By adding on a VAC, a single location operator who’s been making their own pizzas for 20 years can now use their excess kitchen capacity to bring in an additional $10k to $20k a month from that concept. That amount of revenue couldn’t support itself as a stand-alone business (which is a big reason the initial boom of virtual restaurants fizzled out a couple years ago) but when it’s supplemental to a restaurant’s existing business, it makes adding on VACs a no-brainer.

And Robert Earl isn’t the only one doing this. There are multiple restaurant as a service solutions out there that are spinning up concepts every day, constantly tweaking recipes and pricing strategies to serve various demographics. RaaS providers often connect their brand with a celebrity to lift the concept to relevancy in the digital world (see Tyga Bites or Pizzaoki).

The third-party marketplaces have been somewhat acting in the restaurant as a service role for a couple of years now. Marketplaces have been creating virtual concepts by leveraging over-indexed search results in their app to know what foods customers are looking for. They then reach out to restaurants in those zip codes and collaborate with them to create a specific menu subset. In fact, these types of concepts alone reportedly represent over 15,000 of the virtual restaurants in existence today.

Brinker’s announced that their virtual concept, It’s Just Wings, is projected to gross over $150M this year. Dickey’s BBQ announced that they’ll be offering virtual concepts as a bonus to their franchisees. Chuck E. Cheese pulled off one the most brilliant moves by launching Pasqually’s, their virtual pizza concept with much success.

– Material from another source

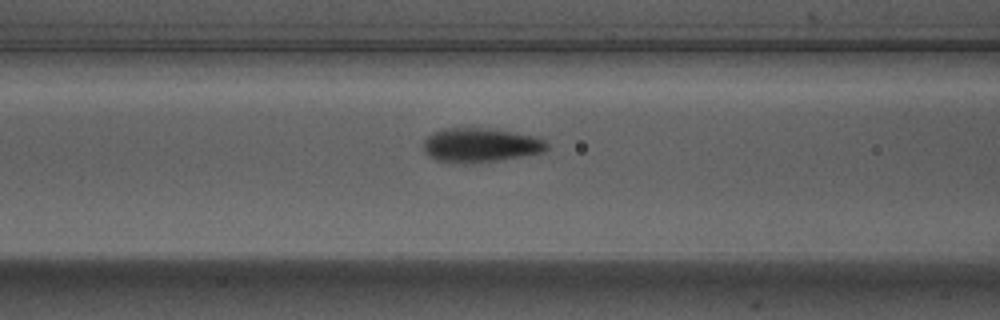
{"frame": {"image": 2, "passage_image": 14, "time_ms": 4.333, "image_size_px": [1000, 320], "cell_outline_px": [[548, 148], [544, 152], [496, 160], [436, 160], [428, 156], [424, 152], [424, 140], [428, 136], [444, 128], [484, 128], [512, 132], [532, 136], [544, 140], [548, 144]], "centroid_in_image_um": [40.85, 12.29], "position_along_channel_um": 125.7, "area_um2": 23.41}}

The opportunity for restaurant as a service companies is huge right now. While the big chains may seem more suited to create and launch these virtual concepts themselves, it’s the independent operators (which still represent half the restaurant space) that can reap the benefits of an additional, digital-only restaurant concept. And it’s the RaaS solutions that will help prop independent operators up on this digital journey.

“When we see the emergence of a real value-providing concept like RaaS solutions, it makes us hopeful for the future of our industry.”

The catastrophic events in the world have created seismic shifts in the restaurant industry. The business model for restaurants has changed in a big way. And like almost every other industry these days, the change is that it’s going virtual.

At Chowly, our mission is to simplify technology for restaurants. When we see the emergence of a real value-providing concept like RaaS solutions, it makes us hopeful for the future of our industry. We’re looking forward to seeing the impact VACs make on a restaurant operator’s business success and on a larger scale how technology is leveraged to evolve our industry.